Ben Bernanke was sworn in for his second term as chairman of the Federal Reserve, and acknowledged critics of his leadership, reports the Washington Post, even while he defended the Fed and its institutional powers. The article kindly translated one of his quotes into a statement we can all understand: “Translation: I get that the economy is still in horrendous shape, and the Fed will keep doing everything it can to fix that, so long as we don’t think those steps will cause an inflation problem.”
Ken Feinberg has vowed to push AIG to lower its bonus payouts, the paper also reports, but has been hamstrung by its fat contracts and employees refusal to modify them out pressure, a sense of decency, or both. “Outrage surfaced again this week with news that the bailed-out insurance giant would pay $100 million to employees at Financial Products, a year after $168 million in similar payments to the same set of employees sparked a national uproar. The most recent bonuses are going to employees who agreed to accept less money than AIG had promised in return for early payment,” the paper said. Feinberg is even having trouble getting back the full $45 million promised to be returned from last year’s bonus recipients, so far coming up $6 million short.

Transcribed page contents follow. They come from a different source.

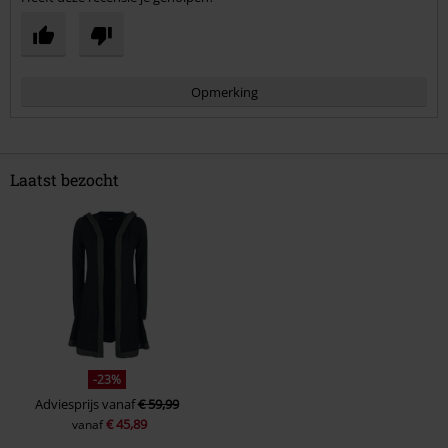
Opmerking
Laatst bezocht
Commentaar versturen
-23%
Adviesprijs
vanaf
€ 59,99
€ 45,89
vanaf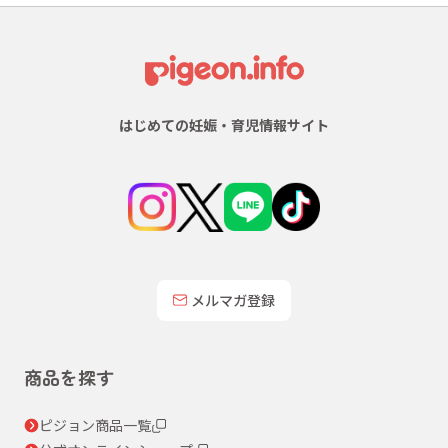
はじめての妊娠・育児情報サイト
メルマガ登録
商品を探す
ピジョン商品一覧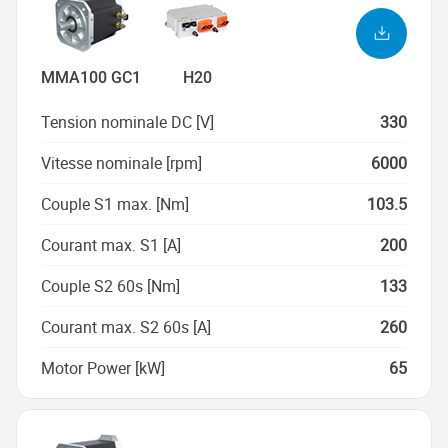
MMA100 GC1
H20
Tension nominale DC [V]
330
Vitesse nominale [rpm]
6000
Couple S1 max. [Nm]
103.5
Courant max. S1 [A]
200
Couple S2 60s [Nm]
133
Courant max. S2 60s [A]
260
Motor Power [kW]
65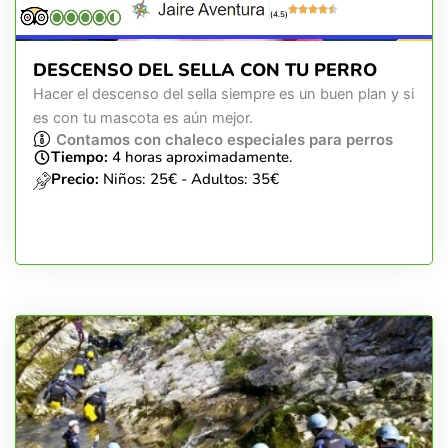
(4.5)
DESCENSO DEL SELLA CON TU PERRO
Hacer el descenso del sella siempre es un buen plan y si
es con tu mascota es aún mejor.
Contamos con chaleco especiales para perros
Tiempo:
4 horas aproximadamente.
Precio:
Niños: 25€ - Adultos: 35€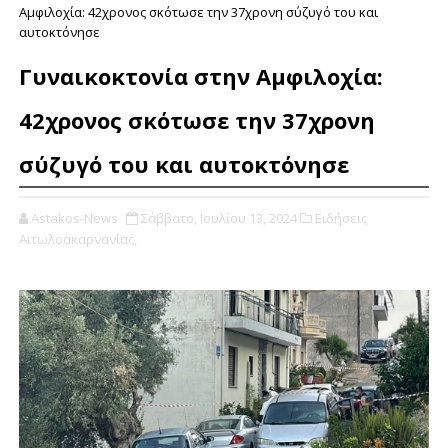
Αμφιλοχία: 42χρονος σκότωσε την 37χρονη σύζυγό του και
αυτοκτόνησε
Γυναικοκτονία στην Αμφιλοχία:
42χρονος σκότωσε την 37χρονη
σύζυγό του και αυτοκτόνησε
Astakos-News
Σάββατο, Ιουλίου 13, 2024
Ειδήσεις
Αιτωλοακαρνανίας,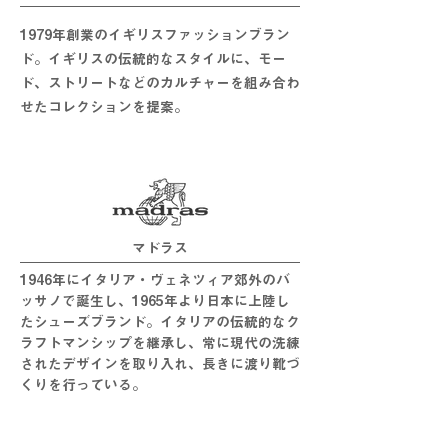
1979年創業のイギリスファッションブラン
ド。イギリスの伝統的なスタイルに、モー
ド、ストリートなどのカルチャーを組み合わ
せたコレクションを提案。
マドラス
1946年にイタリア・ヴェネツィア郊外のバ
ッサノで誕生し、1965年より日本に上陸し
たシューズブランド。イタリアの伝統的なク
ラフトマンシップを継承し、常に現代の洗練
されたデザインを取り入れ、長きに渡り靴づ
くりを行っている。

Speaking of bonuses, Goldman Sachs’ Lloyd Blankfein is due to receive his soon, and as theTimes puts it, “guesses range from nothing to $100 million.” Speculation is rampant, and the figure, the paper says, will set a new benchmark for pay across the industry, whatever it may be. Blankfein, in Goldman tradition, apparently left a company wide voicemail explaining the bonus structure for 2009’s record breaking profits, and said that the firm’s performance would speak for itself. He neglected to speak for himself, and in the process helped start the rumor mill, making Goldman’s spokesperson, Lucas van Praag, a bit apopletic about the whole thing: “There is speculation, and then there is stupidity,” Mr. van Praag said. “This speculation transcends the simply stupid and takes it to an entirely new level.” Goldman’s compensation committee actually includes ten outsiders, including the president of Brown University, who will help decide Blankfein’s bonus.

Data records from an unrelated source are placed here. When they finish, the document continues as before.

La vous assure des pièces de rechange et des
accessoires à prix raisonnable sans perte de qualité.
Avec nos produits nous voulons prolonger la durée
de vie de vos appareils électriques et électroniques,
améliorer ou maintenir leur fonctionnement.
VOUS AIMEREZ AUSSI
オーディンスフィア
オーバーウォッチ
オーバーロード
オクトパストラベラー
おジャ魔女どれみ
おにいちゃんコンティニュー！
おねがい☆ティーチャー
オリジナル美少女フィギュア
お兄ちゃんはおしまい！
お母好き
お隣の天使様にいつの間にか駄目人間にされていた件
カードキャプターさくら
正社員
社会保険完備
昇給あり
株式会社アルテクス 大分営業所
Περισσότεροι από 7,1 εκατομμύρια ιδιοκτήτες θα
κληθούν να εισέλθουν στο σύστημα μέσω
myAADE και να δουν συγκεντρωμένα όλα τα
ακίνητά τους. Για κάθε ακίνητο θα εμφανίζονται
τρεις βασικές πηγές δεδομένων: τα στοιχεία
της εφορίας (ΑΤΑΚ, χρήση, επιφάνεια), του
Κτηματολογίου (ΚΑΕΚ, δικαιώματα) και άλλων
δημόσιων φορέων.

The Wall Street Journal reports that homeowners with adjustable rate mortgages are watching their rates dip, rise and generally behave unpredictably, even in relation to similar loans, thanks to obscure indexes that are behaving unpredictably. A Senate subcommittee will look into lax standards by which American banks helped launder millions for “Politically Exposed Persons”—rich leaders from corrupt foreign countries, reports the Times. And finally, the paper reports about 210 community and nonprofit banks will be eligible for $1 billion in low cost capital from the TARP program, as part of the Obama Administration’s plan to help small businesses.